Can someone please help me with this problem?
Thanks

 

[PhanthomJay]

What is part 2? In part 1, the final velocity is implicity given...solve for the height You can choose the initial height as 0 and then the final height is refernced to that 0 point.

 

[dba]

I wanted to split the problem in two pats.
part one: the spring travels until the mass got released.
part two: The mass leaves the spring and travels until rest.

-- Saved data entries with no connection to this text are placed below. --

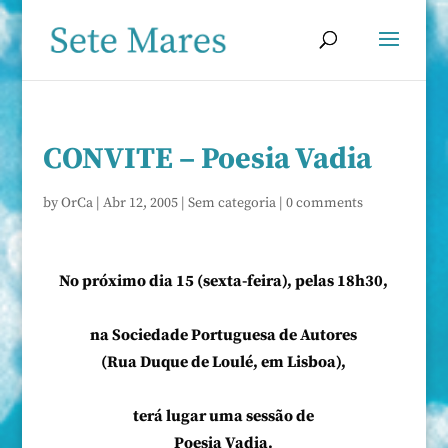
CONVITE – Poesia Vadia
by
OrCa
|
Abr 12, 2005
|
Sem categoria
|
0 comments
No próximo dia 15 (sexta-feira), pelas 18h30,
na Sociedade Portuguesa de Autores
(Rua Duque de Loulé, em Lisboa),
terá lugar uma sessão de
Poesia Vadia.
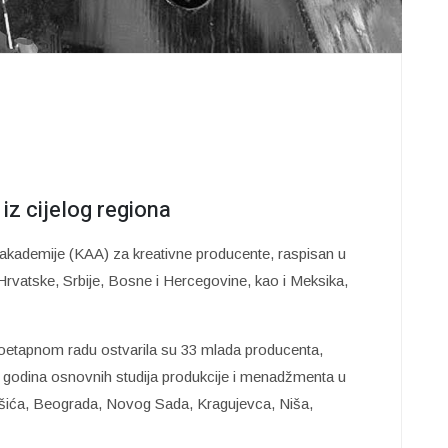
iz cijelog regiona
 akademije (KAA) za kreativne producente, raspisan u
 Hrvatske, Srbije, Bosne i Hercegovine, kao i Meksika,
 dvoetapnom radu ostvarila su 33 mlada producenta,
h godina osnovnih studija produkcije i menadžmenta u
Nikšića, Beograda, Novog Sada, Kragujevca, Niša,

I do not understand if I need the gravitational energy on the right side of my equation. And if I do, what would be the difference to the situation when the mass would be attached.

 

[PhanthomJay]

You don't have to split it into 2 parts, but it's OK to do so if you wish, at the risk of making errors due to the additional calculations involved. Yes, you do need the final Gravitational Potentiall Energy on the right hand side, since it surely exists with the 0 GPE point chosen at the start of the motion. If the mass is attached, both the elastic (spring) and gravitational final energies will be different than the unattached case, and you'll get a different final height.

 

[dba]

Ok, thank you. What I do not understand how I can set the gravitational potential energy zero at the start. It is mgy_1 and y_1 is not zero since the spring is not on the base. Can i just set a different base for the gravitational energy than for my spring potential energy?

 

[PhanthomJay]

Ok, thank you. What I do not understand how I can set the gravitational potential energy zero at the start. It is mgy_1 and y_1 is not zero since the spring is not on the base. Can i just set a different base for the gravitational energy than for my spring potential energy?

Yes, it's the change in gravitational potential energy that's important, so you can set the 0 point anywhere and get the same overall results.